Belladonna explains that her fascination with bondage began in her teens. Raised on a Midwestern farm, she was adept at the knots and hitches used for roping livestock. Instead of engaging in lover's lane parking, she'd bring her dates to the barn and tie them up with bailing twine, which served its purpose then, although she doesn't recommend it now.
Strix delves into a drawer, pulling out various restraints, introducing each one like a movie star at a premiere: common items like handcuffs, moving up to more exotic and intricate immobilization devices, including a full-body suspension system, along with practical architectural advice for its installation in a home. An entire segment of the class is devoted to collars, and appearance versus practicality. Lengths of ropes are passed around the class in kindergarten show-and-tell-style as Belladonna starts a step-by-step demonstration of basic knots. The old Go-Go's song "Fun With Ropes" goes through my head as she urges everyone to partner up and try out the maneuvers.
Picking up the practice rope I've been handed, I hope I've correctly absorbed the information as I turn to my date.
"Right hand or left?" I ask.
My date raises an eyebrow and asks, "Oh, you're going to tie meup?"

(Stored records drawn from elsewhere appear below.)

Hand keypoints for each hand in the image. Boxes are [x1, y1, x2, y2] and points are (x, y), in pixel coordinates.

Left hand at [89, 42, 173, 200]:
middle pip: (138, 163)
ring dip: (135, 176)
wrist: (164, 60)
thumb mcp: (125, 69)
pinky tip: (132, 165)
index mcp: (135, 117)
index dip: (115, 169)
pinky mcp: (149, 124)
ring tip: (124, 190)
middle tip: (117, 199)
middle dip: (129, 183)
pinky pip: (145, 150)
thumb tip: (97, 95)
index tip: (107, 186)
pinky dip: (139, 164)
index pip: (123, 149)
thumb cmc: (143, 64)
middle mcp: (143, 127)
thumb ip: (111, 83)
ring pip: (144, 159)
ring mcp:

I explain that I figured we'd take turns on each other. After a pause, he offers his left arm around which I slowly and carefully try to reproduce a basic hitch that Belladonna said was popularized in vintage Bettie Page photos. It takes a while, but when it's done, it's not bad — for an amateur. I admire my handiwork before holding out my own arm. My boyfriend replicates the knot swiftly and I tell him that I'm amazed he's such a quick study. Then it clicks in: He's done this before.